Let's be clear. Faith Goldy is not acting like a journalist. She was not there to cover the news. That's not her job. She was there to cheerlead and Ezra Levant, the self-styled Rebel Commander, is responsible for sending her there.

Rebel Media's worrisome biases are so obvious that even some of its ardent supporters are jumping ship. Yesterday, Brian Lilley, who joined Levant in founding The Rebel, parted company saying it suffers from "a lack of editorial and behavioural judgment that left unchecked will destroy it and those around it."

He asks:

"What anyone from The Rebel was doing at a so-called 'unite the right' rally that was really an anti-Semitic white power rally is beyond me. Especially not a rally dedicated to keeping up a statue of Robert E. Lee, a man that whatever else he stood for, also fought on the wrong side of history and the wrong side of America's bloodiest conflict."

He said he is also "not comfortable with the increasingly harsh tone taken on issues like immigration, or Islam."

Although Lilley, at his worst, was a leading perpetrator of The Rebel's brand of agenda journalism, he portrayed himself as "a serious journalist with nearly 20 years experience at the highest levels in this country, and abroad. I cannot be a part of this."

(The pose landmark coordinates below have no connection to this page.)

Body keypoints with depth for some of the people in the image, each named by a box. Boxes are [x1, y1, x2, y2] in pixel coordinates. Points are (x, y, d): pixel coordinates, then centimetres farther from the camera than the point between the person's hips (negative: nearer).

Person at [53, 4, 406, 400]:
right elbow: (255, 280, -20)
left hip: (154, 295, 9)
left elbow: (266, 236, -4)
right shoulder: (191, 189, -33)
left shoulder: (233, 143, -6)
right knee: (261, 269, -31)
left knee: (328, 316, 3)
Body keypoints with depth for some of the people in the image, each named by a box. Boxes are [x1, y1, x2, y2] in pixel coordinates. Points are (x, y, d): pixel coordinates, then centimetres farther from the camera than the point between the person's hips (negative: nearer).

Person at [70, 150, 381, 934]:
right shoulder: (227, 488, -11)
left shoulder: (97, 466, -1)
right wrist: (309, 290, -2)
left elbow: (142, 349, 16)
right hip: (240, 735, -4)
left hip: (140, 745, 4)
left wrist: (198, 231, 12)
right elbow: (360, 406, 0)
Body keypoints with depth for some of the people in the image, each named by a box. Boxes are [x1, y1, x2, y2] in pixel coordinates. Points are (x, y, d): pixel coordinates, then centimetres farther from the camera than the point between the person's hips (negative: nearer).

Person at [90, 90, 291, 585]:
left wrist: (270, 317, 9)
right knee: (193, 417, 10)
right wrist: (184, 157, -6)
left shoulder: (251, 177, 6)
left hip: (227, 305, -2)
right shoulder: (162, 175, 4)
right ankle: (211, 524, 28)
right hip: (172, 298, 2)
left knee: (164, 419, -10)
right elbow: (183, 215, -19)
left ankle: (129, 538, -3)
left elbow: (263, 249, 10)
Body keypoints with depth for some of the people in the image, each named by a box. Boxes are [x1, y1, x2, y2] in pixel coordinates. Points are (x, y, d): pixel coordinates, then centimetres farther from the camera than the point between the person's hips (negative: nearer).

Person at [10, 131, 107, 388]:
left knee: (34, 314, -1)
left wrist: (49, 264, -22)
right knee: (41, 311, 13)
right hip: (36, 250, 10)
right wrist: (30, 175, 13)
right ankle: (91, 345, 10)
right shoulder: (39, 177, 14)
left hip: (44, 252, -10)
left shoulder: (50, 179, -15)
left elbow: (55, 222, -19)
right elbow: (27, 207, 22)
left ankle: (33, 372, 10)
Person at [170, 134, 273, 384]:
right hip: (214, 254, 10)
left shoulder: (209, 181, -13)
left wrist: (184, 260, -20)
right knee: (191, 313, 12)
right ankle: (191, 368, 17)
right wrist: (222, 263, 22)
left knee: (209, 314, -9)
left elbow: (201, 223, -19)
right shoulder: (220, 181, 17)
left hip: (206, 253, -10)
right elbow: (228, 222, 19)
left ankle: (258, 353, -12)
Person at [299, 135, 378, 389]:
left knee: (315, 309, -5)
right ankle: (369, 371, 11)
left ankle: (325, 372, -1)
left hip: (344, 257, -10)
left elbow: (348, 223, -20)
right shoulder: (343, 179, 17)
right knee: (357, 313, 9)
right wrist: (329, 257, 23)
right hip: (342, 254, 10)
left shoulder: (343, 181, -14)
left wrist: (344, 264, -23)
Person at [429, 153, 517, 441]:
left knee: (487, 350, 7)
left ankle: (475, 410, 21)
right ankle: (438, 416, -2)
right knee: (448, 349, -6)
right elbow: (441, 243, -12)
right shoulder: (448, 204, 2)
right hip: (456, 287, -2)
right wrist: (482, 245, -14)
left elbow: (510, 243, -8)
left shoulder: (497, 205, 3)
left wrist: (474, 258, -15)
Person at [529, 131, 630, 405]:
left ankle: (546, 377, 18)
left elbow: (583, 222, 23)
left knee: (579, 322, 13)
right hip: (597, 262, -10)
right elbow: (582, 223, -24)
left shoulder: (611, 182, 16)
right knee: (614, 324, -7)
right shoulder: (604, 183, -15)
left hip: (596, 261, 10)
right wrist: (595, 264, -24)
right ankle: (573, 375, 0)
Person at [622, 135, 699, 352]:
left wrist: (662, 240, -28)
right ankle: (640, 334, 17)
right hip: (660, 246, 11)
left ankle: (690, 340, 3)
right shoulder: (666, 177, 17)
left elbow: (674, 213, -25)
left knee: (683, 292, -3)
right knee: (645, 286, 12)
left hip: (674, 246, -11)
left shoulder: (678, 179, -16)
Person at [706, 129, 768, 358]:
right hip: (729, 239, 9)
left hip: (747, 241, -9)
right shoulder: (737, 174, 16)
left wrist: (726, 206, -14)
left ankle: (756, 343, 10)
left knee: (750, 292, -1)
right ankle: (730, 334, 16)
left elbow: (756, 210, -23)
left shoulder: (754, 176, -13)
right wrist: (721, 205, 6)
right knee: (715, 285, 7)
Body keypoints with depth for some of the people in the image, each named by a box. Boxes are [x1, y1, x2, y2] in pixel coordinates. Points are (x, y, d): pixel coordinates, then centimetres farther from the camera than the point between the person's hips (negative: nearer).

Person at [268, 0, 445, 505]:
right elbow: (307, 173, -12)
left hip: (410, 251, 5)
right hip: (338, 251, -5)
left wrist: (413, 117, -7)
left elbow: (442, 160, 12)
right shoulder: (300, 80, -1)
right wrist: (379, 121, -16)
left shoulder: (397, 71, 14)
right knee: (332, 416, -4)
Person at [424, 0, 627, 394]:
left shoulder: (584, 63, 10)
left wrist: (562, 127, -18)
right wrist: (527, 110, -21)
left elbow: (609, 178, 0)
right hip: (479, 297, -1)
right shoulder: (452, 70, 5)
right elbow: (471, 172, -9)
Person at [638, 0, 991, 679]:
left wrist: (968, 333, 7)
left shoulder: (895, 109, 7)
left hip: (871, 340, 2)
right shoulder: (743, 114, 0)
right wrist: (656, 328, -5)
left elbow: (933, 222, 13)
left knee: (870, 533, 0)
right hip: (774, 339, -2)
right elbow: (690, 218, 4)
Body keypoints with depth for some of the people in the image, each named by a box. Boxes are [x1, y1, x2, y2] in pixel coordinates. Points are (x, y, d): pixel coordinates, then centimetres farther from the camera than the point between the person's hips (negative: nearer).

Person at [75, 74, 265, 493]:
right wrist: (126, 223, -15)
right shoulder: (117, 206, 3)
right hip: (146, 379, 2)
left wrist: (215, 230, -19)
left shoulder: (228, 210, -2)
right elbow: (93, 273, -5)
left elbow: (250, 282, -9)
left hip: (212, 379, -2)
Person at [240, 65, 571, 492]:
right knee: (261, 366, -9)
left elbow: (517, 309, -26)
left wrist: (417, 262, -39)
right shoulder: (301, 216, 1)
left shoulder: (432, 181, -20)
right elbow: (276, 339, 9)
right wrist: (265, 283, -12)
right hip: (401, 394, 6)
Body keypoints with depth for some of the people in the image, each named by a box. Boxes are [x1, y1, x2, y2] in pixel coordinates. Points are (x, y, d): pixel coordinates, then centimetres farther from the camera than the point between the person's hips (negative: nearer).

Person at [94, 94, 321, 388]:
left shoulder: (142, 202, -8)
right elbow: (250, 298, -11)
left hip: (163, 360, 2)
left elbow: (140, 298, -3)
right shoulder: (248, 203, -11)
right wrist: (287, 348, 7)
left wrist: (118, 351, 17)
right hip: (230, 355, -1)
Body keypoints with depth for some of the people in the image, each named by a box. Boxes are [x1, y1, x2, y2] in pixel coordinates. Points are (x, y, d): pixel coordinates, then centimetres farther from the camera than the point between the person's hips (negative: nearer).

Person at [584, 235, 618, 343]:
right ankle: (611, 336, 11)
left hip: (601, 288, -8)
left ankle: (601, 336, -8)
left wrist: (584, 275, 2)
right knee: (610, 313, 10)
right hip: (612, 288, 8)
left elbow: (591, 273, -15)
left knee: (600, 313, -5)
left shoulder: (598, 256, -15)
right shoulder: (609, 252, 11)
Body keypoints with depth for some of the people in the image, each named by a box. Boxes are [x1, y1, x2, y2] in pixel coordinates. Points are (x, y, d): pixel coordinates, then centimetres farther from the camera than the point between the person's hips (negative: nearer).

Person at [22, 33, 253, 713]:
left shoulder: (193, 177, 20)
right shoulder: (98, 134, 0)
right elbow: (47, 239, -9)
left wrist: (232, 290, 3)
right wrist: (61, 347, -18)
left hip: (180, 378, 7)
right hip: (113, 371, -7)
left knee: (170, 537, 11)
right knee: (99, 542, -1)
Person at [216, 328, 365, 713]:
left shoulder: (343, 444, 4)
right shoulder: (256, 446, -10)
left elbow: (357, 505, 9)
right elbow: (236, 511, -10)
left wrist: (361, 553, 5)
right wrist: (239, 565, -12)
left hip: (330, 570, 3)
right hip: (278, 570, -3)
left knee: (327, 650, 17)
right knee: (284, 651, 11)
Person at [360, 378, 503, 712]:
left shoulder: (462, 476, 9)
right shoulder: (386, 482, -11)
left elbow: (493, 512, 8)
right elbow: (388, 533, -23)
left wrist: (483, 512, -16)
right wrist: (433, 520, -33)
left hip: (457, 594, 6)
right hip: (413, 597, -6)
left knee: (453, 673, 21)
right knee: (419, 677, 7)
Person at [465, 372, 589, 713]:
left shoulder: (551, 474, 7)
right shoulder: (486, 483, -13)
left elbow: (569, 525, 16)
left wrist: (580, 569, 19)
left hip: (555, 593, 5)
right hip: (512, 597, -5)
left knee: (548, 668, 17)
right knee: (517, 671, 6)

Rebel Media also became a wedge issue in the United Conservative Party leadership race in Alberta this week. Leadership candidate Doug Schweitzer, a Calgary lawyer, urged rivals Jason Kenney and Brian Jean to denounce Rebel Media for its close association with white supremacists. "It has no place in United Conservative Party, we cannot be playing footsie with this...Enough is enough. We have to be better than this in Canada. Stand up to them for a change. We all need to lead by example."

Rebel Media was closely associated with the union of Alberta's Conservatives and Wildrose Party, and one of the directors of Rebel Media, Hamish Marshall, is Jean's campaign manager.

In fact, The Rebel has had a long association with the principal figures of the Unite the Right movement.

Richard Spencer has been gently interviewed several times. Just four months ago, he and David Duke, former grand wizard of the Ku Klux Klan who was also prominent in Charlottesville, praised a Rebel telecast from Israel that was widely seen as being anti-Semitic. Host Gavin McInnes used air quotes to describe "the Holocaust" and explained why a visit to the Holocaust Museum had inspired anti-Semitic feelings -- so much so that he now felt like "defending super far-right Nazis."

Well, the Nazis have been seen in their obscene glory, carrying torches, shouting "Jews will not replace us" and snapping forth their odious salutes in the streets of Charlottesville for all to see.

It's time to identify and isolate all who support them.